Now Mr. Fay’s in-box is full of e-mails from the offices of elected officials and politicians jostling for favored positions, including Joseph J. Lhota, a Republican candidate in the hotly contested race to succeed Mayor Michael R. Bloomberg, who will also be marching. Mr. Fay said he would probably not put the mayor next to the Occupy Wall Street contingent.
On a refrigerator was a sheaf of personal checks sent as donations, including one for $100 from Arriba Arriba, a Mexican restaurant on Queens Boulevard that heard about the parade from a nearby Irish bar.
As usual, the parade will honor the Rev.
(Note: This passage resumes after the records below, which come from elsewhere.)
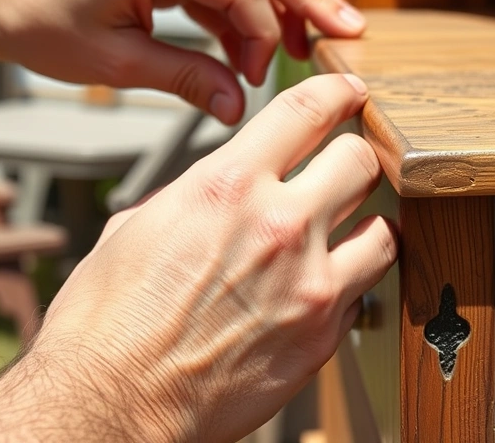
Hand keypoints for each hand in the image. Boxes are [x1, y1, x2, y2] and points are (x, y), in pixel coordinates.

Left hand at [0, 0, 364, 123]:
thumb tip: (240, 106)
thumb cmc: (44, 22)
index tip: (262, 79)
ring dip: (291, 1)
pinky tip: (267, 42)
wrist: (0, 0)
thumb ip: (186, 79)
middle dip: (311, 0)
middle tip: (351, 35)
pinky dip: (255, 6)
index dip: (264, 36)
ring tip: (318, 42)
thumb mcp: (116, 62)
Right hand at [0, 74, 396, 442]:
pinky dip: (353, 280)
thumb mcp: (137, 226)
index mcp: (227, 187)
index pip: (307, 111)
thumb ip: (198, 192)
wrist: (113, 403)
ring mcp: (310, 283)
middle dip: (352, 157)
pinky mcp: (324, 334)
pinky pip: (365, 289)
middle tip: (343, 166)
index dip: (337, 91)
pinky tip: (327, 282)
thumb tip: (224, 185)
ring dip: (366, 221)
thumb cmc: (110, 323)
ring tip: (347, 228)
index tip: (349, 92)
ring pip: (384, 226)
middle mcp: (279, 227)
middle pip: (360, 160)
Father Michael Judge, the gay Fire Department chaplain who marched in the parade in 2000 and died on Sept. 11, 2001, at the World Trade Center. And as usual there will be a moment of silence for Robert Rygor, an early critic of the Fifth Avenue parade who died of complications from H.I.V. in 2004.
Mr. Fay went out to the garage and climbed up a stepladder to pull down the parade’s main banner, with help from Kathleen Walsh-D’Arcy, another leader of the event, which seems to have outgrown its early rebel days.
“We’re now part of the St. Patrick’s Day tradition in New York,” Mr. Fay said.